- **Work instruction**:
Your copy should match the records below word for word and contain no pictures.
*** Data provided
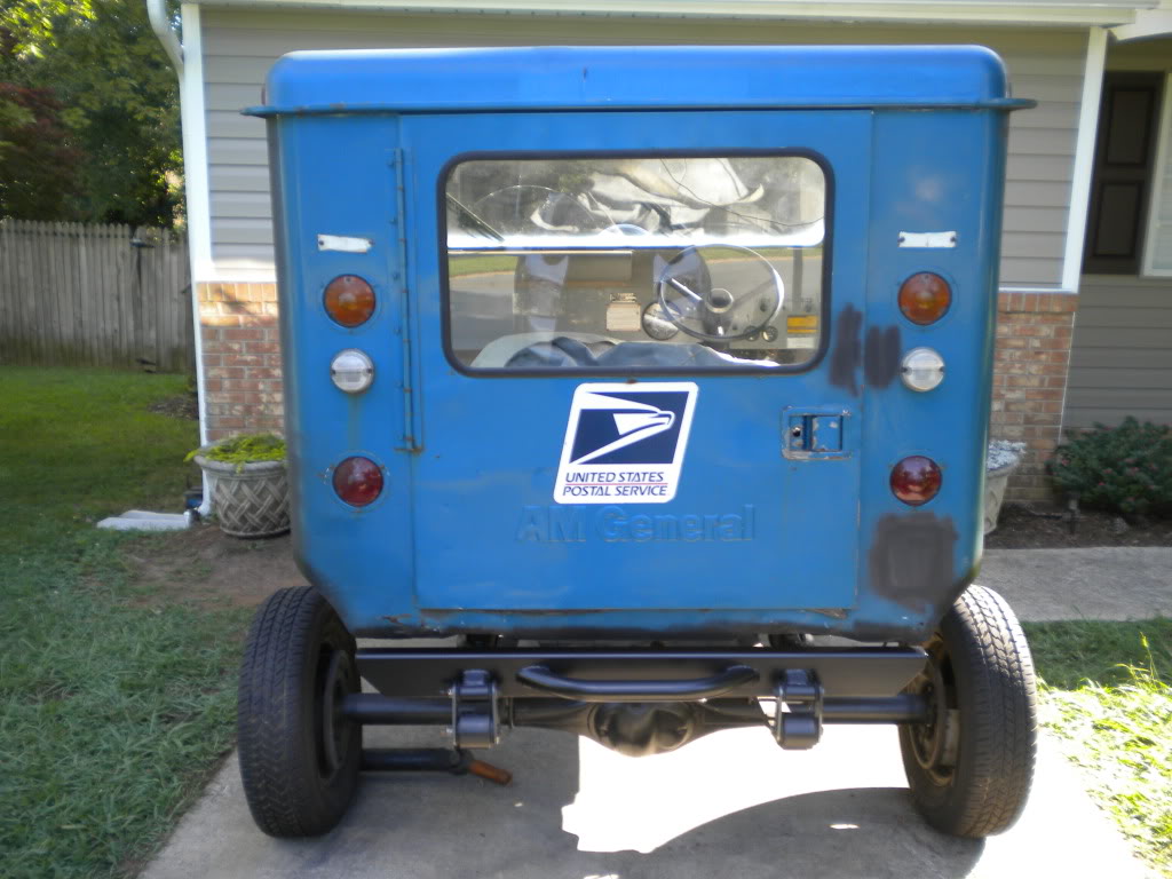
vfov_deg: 40.7
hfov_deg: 52.6
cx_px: 586
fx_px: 1185
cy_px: 440
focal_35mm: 35
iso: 80
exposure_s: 1/82
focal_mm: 6.3
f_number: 3.1
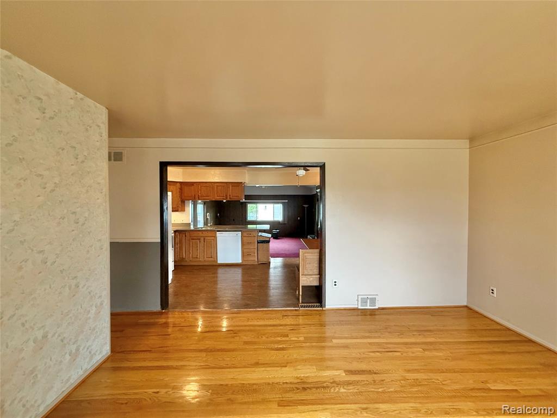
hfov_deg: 102.1
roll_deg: +0.0
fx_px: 225
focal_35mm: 14
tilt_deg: -0.3
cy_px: 209
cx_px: 278
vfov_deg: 85.7
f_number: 2.2
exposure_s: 1/120
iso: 400
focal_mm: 2.22
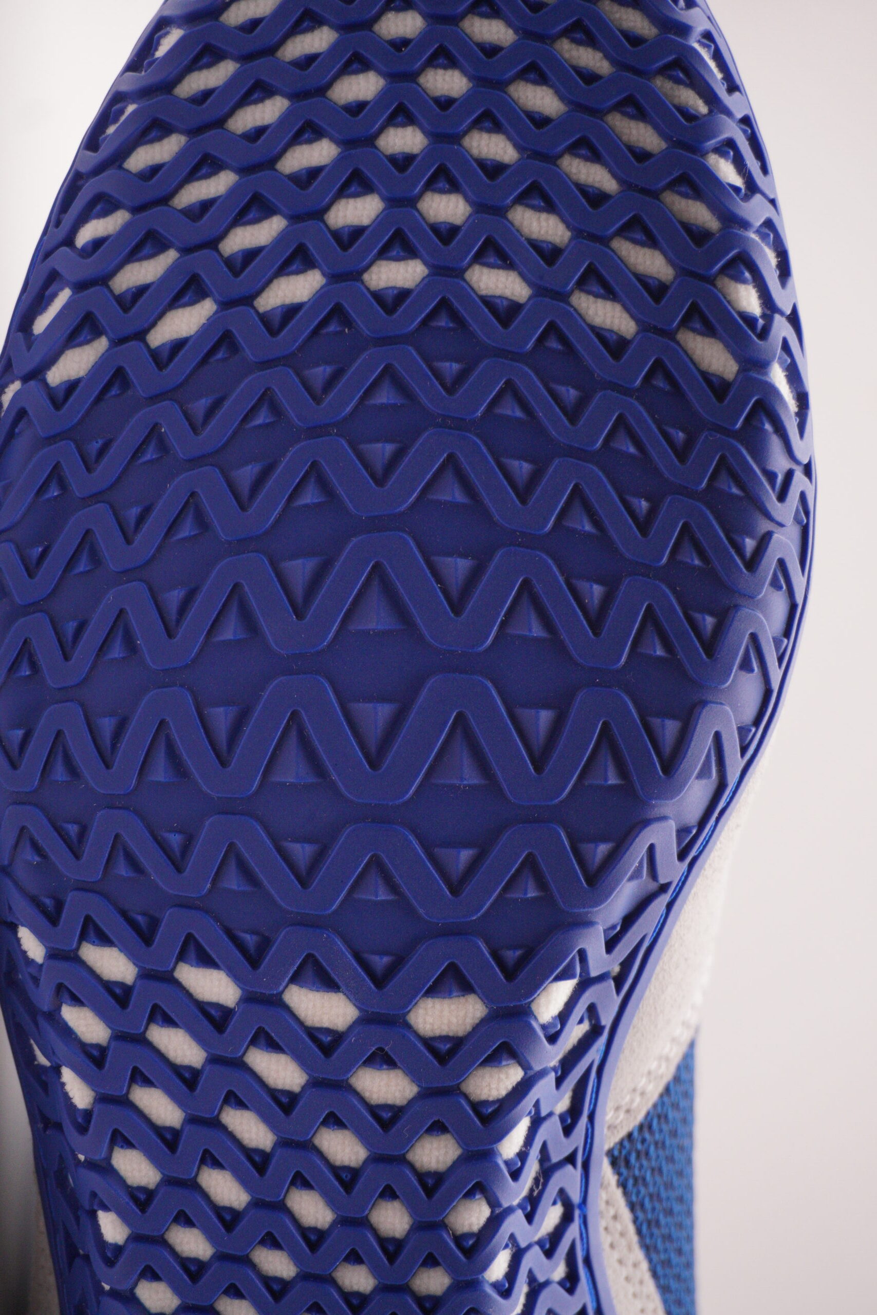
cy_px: 658
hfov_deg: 23.2
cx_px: 438
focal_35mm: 58
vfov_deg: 34.2
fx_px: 2137
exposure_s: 1/200
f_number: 5.6
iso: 1000
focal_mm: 39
******
- **Response**:
vfov_deg: 40.7
hfov_deg: 52.6
cx_px: 586
fx_px: 1185
cy_px: 440
focal_35mm: 35
iso: 80
exposure_s: 1/82
focal_mm: 6.3
f_number: 3.1
hfov_deg: 102.1
roll_deg: +0.0
fx_px: 225
focal_35mm: 14
tilt_deg: -0.3
cy_px: 209
cx_px: 278
vfov_deg: 85.7
f_number: 2.2
exposure_s: 1/120
iso: 400
focal_mm: 2.22
cy_px: 658
hfov_deg: 23.2
cx_px: 438
focal_35mm: 58
vfov_deg: 34.2
fx_px: 2137
exposure_s: 1/200
f_number: 5.6
iso: 1000
focal_mm: 39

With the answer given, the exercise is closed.